Brief
Copy each line of these records word for word, keeping the same order.

[Items listed in a dataset]

● ● ● ●

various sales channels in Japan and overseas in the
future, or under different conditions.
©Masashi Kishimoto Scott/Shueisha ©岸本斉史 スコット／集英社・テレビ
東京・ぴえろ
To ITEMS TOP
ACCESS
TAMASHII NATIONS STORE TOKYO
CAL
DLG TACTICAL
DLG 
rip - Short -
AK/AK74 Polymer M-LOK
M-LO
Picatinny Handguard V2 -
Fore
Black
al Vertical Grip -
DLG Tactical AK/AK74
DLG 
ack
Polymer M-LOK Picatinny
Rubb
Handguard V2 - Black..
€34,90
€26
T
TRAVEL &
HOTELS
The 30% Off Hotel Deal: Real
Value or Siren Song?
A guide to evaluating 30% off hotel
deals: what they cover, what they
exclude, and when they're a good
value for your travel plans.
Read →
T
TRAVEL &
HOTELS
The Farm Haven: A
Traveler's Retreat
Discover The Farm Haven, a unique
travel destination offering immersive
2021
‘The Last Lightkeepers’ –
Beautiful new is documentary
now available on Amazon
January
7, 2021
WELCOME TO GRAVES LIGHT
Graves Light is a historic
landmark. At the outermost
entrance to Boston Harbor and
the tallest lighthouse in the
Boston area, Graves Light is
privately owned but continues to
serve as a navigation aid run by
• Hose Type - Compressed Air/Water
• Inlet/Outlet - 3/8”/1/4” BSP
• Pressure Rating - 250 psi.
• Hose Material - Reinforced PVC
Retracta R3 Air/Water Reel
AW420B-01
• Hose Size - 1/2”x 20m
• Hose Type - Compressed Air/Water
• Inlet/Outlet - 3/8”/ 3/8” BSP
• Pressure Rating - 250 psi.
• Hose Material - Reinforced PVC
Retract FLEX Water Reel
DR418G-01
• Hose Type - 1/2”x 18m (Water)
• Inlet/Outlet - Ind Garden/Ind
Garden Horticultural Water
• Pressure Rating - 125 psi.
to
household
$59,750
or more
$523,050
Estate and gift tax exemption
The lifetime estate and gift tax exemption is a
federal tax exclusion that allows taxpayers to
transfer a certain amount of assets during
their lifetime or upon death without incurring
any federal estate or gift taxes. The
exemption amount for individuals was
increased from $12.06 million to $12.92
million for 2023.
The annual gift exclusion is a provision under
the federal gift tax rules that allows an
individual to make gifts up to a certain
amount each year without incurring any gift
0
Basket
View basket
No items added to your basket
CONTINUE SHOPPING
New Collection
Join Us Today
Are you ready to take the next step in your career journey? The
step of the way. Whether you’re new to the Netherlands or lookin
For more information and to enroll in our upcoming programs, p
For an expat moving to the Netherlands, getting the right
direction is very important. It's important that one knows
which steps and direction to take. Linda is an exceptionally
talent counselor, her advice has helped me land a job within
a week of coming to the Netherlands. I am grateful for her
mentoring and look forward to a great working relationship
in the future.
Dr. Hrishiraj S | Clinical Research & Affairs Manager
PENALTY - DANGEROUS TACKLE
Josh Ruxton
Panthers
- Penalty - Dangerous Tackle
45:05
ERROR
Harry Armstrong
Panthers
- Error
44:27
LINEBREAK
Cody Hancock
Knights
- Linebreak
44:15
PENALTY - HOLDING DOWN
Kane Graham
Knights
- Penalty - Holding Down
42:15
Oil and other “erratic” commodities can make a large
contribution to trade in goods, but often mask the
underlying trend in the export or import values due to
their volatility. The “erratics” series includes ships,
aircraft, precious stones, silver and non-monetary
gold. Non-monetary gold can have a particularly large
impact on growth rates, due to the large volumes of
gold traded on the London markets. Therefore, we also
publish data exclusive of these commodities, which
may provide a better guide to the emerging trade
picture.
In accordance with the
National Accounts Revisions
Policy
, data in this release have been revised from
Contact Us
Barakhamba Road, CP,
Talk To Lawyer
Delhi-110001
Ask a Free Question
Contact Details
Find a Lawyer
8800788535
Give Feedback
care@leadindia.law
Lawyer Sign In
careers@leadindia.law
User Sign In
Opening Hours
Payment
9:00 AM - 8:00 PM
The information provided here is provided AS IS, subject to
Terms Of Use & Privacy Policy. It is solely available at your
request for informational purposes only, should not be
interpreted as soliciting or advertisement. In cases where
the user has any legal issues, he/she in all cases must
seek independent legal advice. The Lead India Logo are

● ● ● ●

Answer to this exercise
various sales channels in Japan and overseas in the
future, or under different conditions.
©Masashi Kishimoto Scott/Shueisha ©岸本斉史 スコット／集英社・テレビ
東京・ぴえろ
To ITEMS TOP
ACCESS
TAMASHII NATIONS STORE TOKYO
CAL
DLG TACTICAL
DLG 
rip - Short -
AK/AK74 Polymer M-LOK
M-LO
Picatinny Handguard V2 -
Fore
Black
al Vertical Grip -
DLG Tactical AK/AK74
DLG 
ack
Polymer M-LOK Picatinny
Rubb
Handguard V2 - Black..
€34,90
€26
T
TRAVEL &
HOTELS
The 30% Off Hotel Deal: Real
Value or Siren Song?
A guide to evaluating 30% off hotel
deals: what they cover, what they
exclude, and when they're a good
value for your travel plans.
Read →
T
TRAVEL &
HOTELS
The Farm Haven: A
Traveler's Retreat
Discover The Farm Haven, a unique
travel destination offering immersive
2021
‘The Last Lightkeepers’ –
Beautiful new is documentary
now available on Amazon
January
7, 2021
WELCOME TO GRAVES LIGHT
Graves Light is a historic
landmark. At the outermost
entrance to Boston Harbor and
the tallest lighthouse in the
Boston area, Graves Light is
privately owned but continues to
serve as a navigation aid run by
• Hose Type - Compressed Air/Water
• Inlet/Outlet - 3/8”/1/4” BSP
• Pressure Rating - 250 psi.
• Hose Material - Reinforced PVC
Retracta R3 Air/Water Reel
AW420B-01
• Hose Size - 1/2”x 20m
• Hose Type - Compressed Air/Water
• Inlet/Outlet - 3/8”/ 3/8” BSP
• Pressure Rating - 250 psi.
• Hose Material - Reinforced PVC
Retract FLEX Water Reel
DR418G-01
• Hose Type - 1/2”x 18m (Water)
• Inlet/Outlet - Ind Garden/Ind
Garden Horticultural Water
• Pressure Rating - 125 psi.
to
household
$59,750
or more
$523,050
Estate and gift tax exemption
The lifetime estate and gift tax exemption is a
federal tax exclusion that allows taxpayers to
transfer a certain amount of assets during
their lifetime or upon death without incurring
any federal estate or gift taxes. The
exemption amount for individuals was
increased from $12.06 million to $12.92
million for 2023.
The annual gift exclusion is a provision under
the federal gift tax rules that allows an
individual to make gifts up to a certain
amount each year without incurring any gift
0
Basket
View basket
No items added to your basket
CONTINUE SHOPPING
New Collection
Join Us Today
Are you ready to take the next step in your career journey? The
step of the way. Whether you’re new to the Netherlands or lookin
For more information and to enroll in our upcoming programs, p
For an expat moving to the Netherlands, getting the right
direction is very important. It's important that one knows
which steps and direction to take. Linda is an exceptionally
talent counselor, her advice has helped me land a job within
a week of coming to the Netherlands. I am grateful for her
mentoring and look forward to a great working relationship
in the future.
Dr. Hrishiraj S | Clinical Research & Affairs Manager
PENALTY - DANGEROUS TACKLE
Josh Ruxton
Panthers
- Penalty - Dangerous Tackle
45:05
ERROR
Harry Armstrong
Panthers
- Error
44:27
LINEBREAK
Cody Hancock
Knights
- Linebreak
44:15
PENALTY - HOLDING DOWN
Kane Graham
Knights
- Penalty - Holding Down
42:15
Oil and other “erratic” commodities can make a large
contribution to trade in goods, but often mask the
underlying trend in the export or import values due to
their volatility. The “erratics” series includes ships,
aircraft, precious stones, silver and non-monetary
gold. Non-monetary gold can have a particularly large
impact on growth rates, due to the large volumes of
gold traded on the London markets. Therefore, we also
publish data exclusive of these commodities, which
may provide a better guide to the emerging trade
picture.
In accordance with the
National Accounts Revisions
Policy
, data in this release have been revised from
Contact Us
Barakhamba Road, CP,
Talk To Lawyer
Delhi-110001
Ask a Free Question
Contact Details
Find a Lawyer
8800788535
Give Feedback
care@leadindia.law
Lawyer Sign In
careers@leadindia.law
User Sign In
Opening Hours
Payment
9:00 AM - 8:00 PM
The information provided here is provided AS IS, subject to
Terms Of Use & Privacy Policy. It is solely available at your
request for informational purposes only, should not be
interpreted as soliciting or advertisement. In cases where
the user has any legal issues, he/she in all cases must
seek independent legal advice. The Lead India Logo are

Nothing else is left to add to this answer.